Entries taken from a collection
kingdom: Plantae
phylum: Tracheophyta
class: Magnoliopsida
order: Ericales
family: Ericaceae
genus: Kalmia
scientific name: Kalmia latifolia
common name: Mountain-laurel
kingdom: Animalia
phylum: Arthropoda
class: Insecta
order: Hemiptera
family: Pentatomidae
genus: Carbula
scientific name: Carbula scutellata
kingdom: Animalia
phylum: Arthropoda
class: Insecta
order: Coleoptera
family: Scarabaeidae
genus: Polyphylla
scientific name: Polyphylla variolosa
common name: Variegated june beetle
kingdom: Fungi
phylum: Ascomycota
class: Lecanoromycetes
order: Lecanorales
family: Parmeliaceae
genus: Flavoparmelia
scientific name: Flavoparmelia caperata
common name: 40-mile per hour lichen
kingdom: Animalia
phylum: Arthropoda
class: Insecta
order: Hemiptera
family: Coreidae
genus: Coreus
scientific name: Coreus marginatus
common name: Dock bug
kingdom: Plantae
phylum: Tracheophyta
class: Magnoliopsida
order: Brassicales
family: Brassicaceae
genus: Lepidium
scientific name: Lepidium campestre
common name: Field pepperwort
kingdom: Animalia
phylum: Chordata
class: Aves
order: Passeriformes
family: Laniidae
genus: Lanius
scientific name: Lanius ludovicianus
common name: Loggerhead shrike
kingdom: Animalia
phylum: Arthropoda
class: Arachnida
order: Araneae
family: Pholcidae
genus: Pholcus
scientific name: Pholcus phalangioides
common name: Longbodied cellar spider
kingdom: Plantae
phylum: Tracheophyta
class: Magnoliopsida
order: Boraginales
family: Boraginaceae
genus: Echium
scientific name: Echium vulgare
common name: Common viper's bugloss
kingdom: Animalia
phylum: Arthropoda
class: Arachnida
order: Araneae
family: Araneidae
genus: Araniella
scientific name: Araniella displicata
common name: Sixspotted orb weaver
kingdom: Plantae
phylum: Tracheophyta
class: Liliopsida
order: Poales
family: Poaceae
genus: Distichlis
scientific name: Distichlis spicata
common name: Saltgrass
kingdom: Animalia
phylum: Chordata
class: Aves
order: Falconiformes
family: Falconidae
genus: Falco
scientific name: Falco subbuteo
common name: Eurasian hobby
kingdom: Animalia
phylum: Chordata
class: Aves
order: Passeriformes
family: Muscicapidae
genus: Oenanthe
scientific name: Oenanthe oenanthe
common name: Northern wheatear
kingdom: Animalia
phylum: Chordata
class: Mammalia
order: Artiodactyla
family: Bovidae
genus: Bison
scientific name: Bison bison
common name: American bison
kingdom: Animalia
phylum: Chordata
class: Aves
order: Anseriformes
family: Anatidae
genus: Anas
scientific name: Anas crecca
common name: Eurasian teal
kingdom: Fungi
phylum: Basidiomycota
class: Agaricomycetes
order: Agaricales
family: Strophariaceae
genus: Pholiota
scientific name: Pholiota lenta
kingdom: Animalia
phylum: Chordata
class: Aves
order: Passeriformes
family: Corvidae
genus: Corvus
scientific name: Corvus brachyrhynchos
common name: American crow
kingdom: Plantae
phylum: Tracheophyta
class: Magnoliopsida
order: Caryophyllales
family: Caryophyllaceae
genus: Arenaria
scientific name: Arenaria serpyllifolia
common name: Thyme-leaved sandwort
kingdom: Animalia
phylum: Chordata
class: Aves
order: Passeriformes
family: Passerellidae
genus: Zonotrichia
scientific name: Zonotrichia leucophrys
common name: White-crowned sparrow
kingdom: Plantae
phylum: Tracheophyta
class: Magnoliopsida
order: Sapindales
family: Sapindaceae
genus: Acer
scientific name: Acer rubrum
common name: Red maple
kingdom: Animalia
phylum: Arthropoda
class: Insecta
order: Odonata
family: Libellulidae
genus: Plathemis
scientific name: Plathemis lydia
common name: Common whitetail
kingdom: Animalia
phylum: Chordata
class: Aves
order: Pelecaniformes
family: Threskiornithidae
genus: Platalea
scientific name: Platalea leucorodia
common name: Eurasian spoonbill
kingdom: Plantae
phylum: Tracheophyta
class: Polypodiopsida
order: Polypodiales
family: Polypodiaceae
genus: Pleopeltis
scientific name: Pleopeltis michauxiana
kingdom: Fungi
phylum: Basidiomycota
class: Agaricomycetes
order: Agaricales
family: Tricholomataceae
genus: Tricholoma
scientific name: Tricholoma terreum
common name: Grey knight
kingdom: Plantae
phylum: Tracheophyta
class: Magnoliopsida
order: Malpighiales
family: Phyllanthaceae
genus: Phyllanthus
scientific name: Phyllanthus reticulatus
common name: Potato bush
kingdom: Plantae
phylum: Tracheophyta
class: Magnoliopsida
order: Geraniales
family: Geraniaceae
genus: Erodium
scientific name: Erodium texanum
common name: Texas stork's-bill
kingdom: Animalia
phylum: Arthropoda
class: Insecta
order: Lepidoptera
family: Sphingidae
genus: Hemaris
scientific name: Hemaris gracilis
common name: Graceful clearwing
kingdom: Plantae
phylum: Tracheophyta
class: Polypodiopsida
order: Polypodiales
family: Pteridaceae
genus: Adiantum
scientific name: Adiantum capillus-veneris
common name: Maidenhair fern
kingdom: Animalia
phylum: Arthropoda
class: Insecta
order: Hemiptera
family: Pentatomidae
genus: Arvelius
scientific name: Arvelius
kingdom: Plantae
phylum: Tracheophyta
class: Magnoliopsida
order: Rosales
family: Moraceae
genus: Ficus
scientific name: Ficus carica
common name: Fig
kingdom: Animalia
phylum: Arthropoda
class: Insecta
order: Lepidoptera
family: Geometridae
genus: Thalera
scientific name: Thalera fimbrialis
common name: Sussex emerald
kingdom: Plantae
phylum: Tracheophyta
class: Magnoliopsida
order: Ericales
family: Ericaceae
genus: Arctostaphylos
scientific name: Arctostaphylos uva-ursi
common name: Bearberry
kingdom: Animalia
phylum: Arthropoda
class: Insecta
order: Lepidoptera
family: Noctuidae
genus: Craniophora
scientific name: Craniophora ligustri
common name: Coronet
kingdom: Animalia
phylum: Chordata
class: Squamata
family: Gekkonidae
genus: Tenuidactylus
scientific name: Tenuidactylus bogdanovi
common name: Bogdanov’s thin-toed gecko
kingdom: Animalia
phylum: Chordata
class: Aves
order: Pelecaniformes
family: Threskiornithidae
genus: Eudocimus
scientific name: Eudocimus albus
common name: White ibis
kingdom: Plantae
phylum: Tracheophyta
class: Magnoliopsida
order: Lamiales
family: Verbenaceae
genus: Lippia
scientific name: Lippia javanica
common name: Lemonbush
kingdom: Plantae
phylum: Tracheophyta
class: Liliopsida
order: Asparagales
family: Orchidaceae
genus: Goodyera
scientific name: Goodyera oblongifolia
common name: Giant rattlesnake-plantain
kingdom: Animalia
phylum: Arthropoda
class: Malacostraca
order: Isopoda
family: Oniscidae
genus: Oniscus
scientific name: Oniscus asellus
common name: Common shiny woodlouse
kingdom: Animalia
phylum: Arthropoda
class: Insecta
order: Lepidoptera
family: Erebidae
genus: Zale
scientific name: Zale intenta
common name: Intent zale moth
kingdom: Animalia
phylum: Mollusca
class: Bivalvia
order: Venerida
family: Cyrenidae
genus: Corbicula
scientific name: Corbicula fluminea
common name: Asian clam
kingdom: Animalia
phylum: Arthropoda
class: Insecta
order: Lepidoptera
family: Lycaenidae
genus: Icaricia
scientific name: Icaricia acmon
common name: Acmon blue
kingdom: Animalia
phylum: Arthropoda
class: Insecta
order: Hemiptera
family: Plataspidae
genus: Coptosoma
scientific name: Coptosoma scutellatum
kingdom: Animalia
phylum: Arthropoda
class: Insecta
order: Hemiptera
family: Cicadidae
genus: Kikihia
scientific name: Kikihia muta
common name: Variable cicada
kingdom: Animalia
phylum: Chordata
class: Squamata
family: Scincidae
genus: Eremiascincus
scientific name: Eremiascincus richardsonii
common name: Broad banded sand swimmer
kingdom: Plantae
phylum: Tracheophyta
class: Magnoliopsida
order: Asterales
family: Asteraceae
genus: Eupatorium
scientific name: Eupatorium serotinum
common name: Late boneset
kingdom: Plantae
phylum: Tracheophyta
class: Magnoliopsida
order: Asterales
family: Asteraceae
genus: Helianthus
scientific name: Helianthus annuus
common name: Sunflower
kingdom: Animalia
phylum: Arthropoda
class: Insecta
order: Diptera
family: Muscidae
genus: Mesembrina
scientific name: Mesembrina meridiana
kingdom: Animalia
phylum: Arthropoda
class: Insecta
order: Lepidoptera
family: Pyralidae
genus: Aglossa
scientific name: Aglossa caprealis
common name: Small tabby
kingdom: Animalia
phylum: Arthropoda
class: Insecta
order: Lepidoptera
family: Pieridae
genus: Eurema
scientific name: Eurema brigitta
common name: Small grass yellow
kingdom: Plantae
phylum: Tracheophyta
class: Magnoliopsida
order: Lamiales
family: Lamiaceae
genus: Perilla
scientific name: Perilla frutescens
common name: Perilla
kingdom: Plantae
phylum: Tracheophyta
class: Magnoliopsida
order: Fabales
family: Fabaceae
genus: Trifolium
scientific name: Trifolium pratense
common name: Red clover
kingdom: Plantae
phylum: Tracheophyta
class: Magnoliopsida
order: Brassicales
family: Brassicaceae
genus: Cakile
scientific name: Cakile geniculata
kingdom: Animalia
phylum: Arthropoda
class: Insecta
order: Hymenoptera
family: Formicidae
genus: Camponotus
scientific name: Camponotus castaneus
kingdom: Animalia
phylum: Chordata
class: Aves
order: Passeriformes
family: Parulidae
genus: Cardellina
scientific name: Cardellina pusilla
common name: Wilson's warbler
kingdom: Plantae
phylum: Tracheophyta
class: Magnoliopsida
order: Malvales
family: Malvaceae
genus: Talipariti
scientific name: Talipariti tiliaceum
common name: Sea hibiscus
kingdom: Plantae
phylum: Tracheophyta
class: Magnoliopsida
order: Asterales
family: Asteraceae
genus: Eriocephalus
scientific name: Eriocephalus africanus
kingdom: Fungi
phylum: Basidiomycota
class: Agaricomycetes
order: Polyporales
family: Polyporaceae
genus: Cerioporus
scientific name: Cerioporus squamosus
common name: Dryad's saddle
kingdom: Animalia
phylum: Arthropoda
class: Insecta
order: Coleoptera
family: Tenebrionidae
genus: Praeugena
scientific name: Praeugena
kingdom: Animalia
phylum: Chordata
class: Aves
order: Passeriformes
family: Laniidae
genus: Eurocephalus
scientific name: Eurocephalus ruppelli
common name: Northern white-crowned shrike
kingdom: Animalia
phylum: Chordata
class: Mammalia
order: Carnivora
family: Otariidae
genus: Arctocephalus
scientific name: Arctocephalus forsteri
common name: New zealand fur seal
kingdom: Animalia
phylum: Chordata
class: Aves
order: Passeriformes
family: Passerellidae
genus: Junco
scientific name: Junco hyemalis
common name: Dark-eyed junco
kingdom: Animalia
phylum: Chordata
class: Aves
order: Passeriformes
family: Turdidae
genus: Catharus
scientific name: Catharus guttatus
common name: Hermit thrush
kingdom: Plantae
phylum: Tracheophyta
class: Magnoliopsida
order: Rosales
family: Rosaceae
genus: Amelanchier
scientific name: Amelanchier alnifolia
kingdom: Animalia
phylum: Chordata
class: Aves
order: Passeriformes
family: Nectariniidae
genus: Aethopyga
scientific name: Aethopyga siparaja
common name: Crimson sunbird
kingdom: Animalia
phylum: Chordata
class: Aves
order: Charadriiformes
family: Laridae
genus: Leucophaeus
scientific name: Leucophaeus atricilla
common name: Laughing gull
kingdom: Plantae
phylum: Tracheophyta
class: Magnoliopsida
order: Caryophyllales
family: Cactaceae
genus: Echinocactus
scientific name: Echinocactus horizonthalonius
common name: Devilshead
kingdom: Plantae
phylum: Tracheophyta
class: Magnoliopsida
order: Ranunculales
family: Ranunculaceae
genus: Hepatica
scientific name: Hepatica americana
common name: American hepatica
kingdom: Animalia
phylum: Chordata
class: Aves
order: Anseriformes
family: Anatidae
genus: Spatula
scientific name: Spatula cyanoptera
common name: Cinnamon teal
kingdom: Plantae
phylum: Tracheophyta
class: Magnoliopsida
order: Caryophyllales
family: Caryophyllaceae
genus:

PROMPT: Print again, unchanged, the part of the items that opens with the line containing "common name: Saltgrass" and closes with the line containing "scientific name: Anas crecca", including both of those lines.

EXERCISE RESULT:
common name: Saltgrass
kingdom: Animalia
phylum: Chordata
class: Aves
order: Falconiformes
family: Falconidae
genus: Falco
scientific name: Falco subbuteo
common name: Eurasian hobby
kingdom: Animalia
phylum: Chordata
class: Aves
order: Passeriformes
family: Muscicapidae
genus: Oenanthe
scientific name: Oenanthe oenanthe
common name: Northern wheatear
kingdom: Animalia
phylum: Chordata
class: Mammalia
order: Artiodactyla
family: Bovidae
genus: Bison
scientific name: Bison bison
common name: American bison
kingdom: Animalia
phylum: Chordata
class: Aves
order: Anseriformes
family: Anatidae
genus: Anas
scientific name: Anas crecca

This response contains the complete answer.